═════ Data extracts

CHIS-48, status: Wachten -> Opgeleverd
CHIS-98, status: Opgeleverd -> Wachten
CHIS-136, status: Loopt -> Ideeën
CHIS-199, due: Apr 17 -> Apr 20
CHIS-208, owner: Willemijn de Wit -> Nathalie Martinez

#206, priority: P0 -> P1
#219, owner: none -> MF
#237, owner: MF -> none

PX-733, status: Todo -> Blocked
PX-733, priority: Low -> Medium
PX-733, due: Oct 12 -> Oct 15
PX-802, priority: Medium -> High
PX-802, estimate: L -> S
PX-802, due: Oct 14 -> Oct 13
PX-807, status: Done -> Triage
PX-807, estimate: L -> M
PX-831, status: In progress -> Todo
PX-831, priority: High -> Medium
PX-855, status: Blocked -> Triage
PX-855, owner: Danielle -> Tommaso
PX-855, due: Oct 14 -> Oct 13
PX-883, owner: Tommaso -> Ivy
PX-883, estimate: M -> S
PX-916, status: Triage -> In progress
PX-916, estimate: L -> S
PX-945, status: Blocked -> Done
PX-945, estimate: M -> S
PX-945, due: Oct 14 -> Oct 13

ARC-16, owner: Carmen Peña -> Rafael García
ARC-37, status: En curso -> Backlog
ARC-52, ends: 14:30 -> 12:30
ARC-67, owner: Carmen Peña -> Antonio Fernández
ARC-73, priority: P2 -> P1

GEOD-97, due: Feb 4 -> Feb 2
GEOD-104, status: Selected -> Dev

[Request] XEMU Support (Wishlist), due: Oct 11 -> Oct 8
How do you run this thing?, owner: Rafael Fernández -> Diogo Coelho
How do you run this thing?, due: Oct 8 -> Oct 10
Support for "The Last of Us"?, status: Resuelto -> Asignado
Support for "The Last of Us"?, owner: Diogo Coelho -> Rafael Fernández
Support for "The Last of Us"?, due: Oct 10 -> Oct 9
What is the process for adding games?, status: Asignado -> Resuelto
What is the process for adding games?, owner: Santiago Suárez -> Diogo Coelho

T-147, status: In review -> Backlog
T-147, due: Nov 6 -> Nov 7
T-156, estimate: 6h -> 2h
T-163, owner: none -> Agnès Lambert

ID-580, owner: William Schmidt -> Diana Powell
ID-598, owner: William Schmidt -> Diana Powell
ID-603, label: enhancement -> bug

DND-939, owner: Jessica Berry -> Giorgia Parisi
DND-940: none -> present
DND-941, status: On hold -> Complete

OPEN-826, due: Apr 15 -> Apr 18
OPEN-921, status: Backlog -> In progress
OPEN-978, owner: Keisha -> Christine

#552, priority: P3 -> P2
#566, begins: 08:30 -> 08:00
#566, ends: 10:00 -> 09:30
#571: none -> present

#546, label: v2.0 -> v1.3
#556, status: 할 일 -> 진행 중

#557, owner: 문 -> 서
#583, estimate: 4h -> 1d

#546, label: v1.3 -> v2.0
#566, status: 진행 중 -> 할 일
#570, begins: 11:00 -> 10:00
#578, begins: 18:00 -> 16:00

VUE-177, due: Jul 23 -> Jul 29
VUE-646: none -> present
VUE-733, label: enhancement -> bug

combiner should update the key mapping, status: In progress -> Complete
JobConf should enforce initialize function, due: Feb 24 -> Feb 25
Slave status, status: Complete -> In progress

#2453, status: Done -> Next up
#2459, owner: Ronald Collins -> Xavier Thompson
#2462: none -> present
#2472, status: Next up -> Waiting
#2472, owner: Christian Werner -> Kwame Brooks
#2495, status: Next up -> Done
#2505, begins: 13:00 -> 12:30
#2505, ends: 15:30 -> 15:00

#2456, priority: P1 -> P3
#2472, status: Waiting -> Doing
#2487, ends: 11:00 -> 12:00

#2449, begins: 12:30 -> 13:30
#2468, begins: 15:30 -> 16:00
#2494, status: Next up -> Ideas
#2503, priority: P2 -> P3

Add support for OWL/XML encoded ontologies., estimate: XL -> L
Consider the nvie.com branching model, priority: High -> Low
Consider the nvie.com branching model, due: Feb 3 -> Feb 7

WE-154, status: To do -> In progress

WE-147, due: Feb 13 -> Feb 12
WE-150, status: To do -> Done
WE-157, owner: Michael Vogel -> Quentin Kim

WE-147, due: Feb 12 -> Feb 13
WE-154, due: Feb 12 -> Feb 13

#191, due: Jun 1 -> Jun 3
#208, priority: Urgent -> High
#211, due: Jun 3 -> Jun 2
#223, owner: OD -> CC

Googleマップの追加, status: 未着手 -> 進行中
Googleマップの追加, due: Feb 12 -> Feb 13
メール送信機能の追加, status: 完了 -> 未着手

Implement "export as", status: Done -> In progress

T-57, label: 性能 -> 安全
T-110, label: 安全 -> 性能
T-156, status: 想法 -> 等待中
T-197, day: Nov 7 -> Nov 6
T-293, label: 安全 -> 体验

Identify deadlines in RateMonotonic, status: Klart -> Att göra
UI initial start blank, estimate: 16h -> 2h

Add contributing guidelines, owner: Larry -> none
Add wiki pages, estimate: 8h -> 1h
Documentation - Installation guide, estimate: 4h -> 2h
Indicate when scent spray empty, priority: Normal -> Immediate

══════════

◆ **Exercise goal**: Each record above needs to be given again exactly as written.

◆ **Written answer**:
CHIS-48, status: Wachten -> Opgeleverd
CHIS-98, status: Opgeleverd -> Wachten
CHIS-136, status: Loopt -> Ideeën
CHIS-199, due: Apr 17 -> Apr 20
CHIS-208, owner: Willemijn de Wit -> Nathalie Martinez

#206, priority: P0 -> P1
#219, owner: none -> MF
#237, owner: MF -> none

PX-733, status: Todo -> Blocked
PX-733, priority: Low -> Medium
PX-733, due: Oct 12 -> Oct 15
PX-802, priority: Medium -> High
PX-802, estimate: L -> S
PX-802, due: Oct 14 -> Oct 13
PX-807, status: Done -> Triage
PX-807, estimate: L -> M
PX-831, status: In progress -> Todo
PX-831, priority: High -> Medium
PX-855, status: Blocked -> Triage
PX-855, owner: Danielle -> Tommaso
PX-855, due: Oct 14 -> Oct 13
PX-883, owner: Tommaso -> Ivy
PX-883, estimate: M -> S
PX-916, status: Triage -> In progress
PX-916, estimate: L -> S
PX-945, status: Blocked -> Done
PX-945, estimate: M -> S
PX-945, due: Oct 14 -> Oct 13

ARC-16, owner: Carmen Peña -> Rafael García
ARC-37, status: En curso -> Backlog
ARC-52, ends: 14:30 -> 12:30
ARC-67, owner: Carmen Peña -> Antonio Fernández
ARC-73, priority: P2 -> P1

GEOD-97, due: Feb 4 -> Feb 2
GEOD-104, status: Selected -> Dev

[Request] XEMU Support (Wishlist), due: Oct 11 -> Oct 8
How do you run this thing?, owner: Rafael Fernández -> Diogo Coelho
How do you run this thing?, due: Oct 8 -> Oct 10
Support for "The Last of Us"?, status: Resuelto -> Asignado
Support for "The Last of Us"?, owner: Diogo Coelho -> Rafael Fernández
Support for "The Last of Us"?, due: Oct 10 -> Oct 9
What is the process for adding games?, status: Asignado -> Resuelto
What is the process for adding games?, owner: Santiago Suárez -> Diogo Coelho

T-147, status: In review -> Backlog
T-147, due: Nov 6 -> Nov 7
T-156, estimate: 6h -> 2h
T-163, owner: none -> Agnès Lambert

ID-580, owner: William Schmidt -> Diana Powell
ID-598, owner: William Schmidt -> Diana Powell
ID-603, label: enhancement -> bug

DND-939, owner: Jessica Berry -> Giorgia Parisi
DND-940: none -> present
DND-941, status: On hold -> Complete

OPEN-826, due: Apr 15 -> Apr 18
OPEN-921, status: Backlog -> In progress
OPEN-978, owner: Keisha -> Christine

#552, priority: P3 -> P2
#566, begins: 08:30 -> 08:00
#566, ends: 10:00 -> 09:30
#571: none -> present

#546, label: v2.0 -> v1.3
#556, status: 할 일 -> 진행 중

#557, owner: 문 -> 서
#583, estimate: 4h -> 1d

#546, label: v1.3 -> v2.0
#566, status: 진행 중 -> 할 일
#570, begins: 11:00 -> 10:00
#578, begins: 18:00 -> 16:00

VUE-177, due: Jul 23 -> Jul 29
VUE-646: none -> present
VUE-733, label: enhancement -> bug

combiner should update the key mapping, status: In progress -> Complete
JobConf should enforce initialize function, due: Feb 24 -> Feb 25
Slave status, status: Complete -> In progress

#2453, status: Done -> Next up
#2459, owner: Ronald Collins -> Xavier Thompson
#2462: none -> present
#2472, status: Next up -> Waiting
#2472, owner: Christian Werner -> Kwame Brooks
#2495, status: Next up -> Done
#2505, begins: 13:00 -> 12:30
#2505, ends: 15:30 -> 15:00

#2456, priority: P1 -> P3
#2472, status: Waiting -> Doing
#2487, ends: 11:00 -> 12:00

#2449, begins: 12:30 -> 13:30
#2468, begins: 15:30 -> 16:00
#2494, status: Next up -> Ideas
#2503, priority: P2 -> P3

Add support for OWL/XML encoded ontologies., estimate: XL -> L
Consider the nvie.com branching model, priority: High -> Low
Consider the nvie.com branching model, due: Feb 3 -> Feb 7

WE-154, status: To do -> In progress

WE-147, due: Feb 13 -> Feb 12
WE-150, status: To do -> Done
WE-157, owner: Michael Vogel -> Quentin Kim

WE-147, due: Feb 12 -> Feb 13
WE-154, due: Feb 12 -> Feb 13

#191, due: Jun 1 -> Jun 3
#208, priority: Urgent -> High
#211, due: Jun 3 -> Jun 2
#223, owner: OD -> CC

Googleマップの追加, status: 未着手 -> 進行中
Googleマップの追加, due: Feb 12 -> Feb 13
メール送信機能の追加, status: 完了 -> 未着手

Implement "export as", status: Done -> In progress

T-57, label: 性能 -> 安全
T-110, label: 安全 -> 性能
T-156, status: 想法 -> 等待中
T-197, day: Nov 7 -> Nov 6
T-293, label: 安全 -> 体验

Identify deadlines in RateMonotonic, status: Klart -> Att göra
UI initial start blank, estimate: 16h -> 2h

Add contributing guidelines, owner: Larry -> none
Add wiki pages, estimate: 8h -> 1h
Documentation - Installation guide, estimate: 4h -> 2h
Indicate when scent spray empty, priority: Normal -> Immediate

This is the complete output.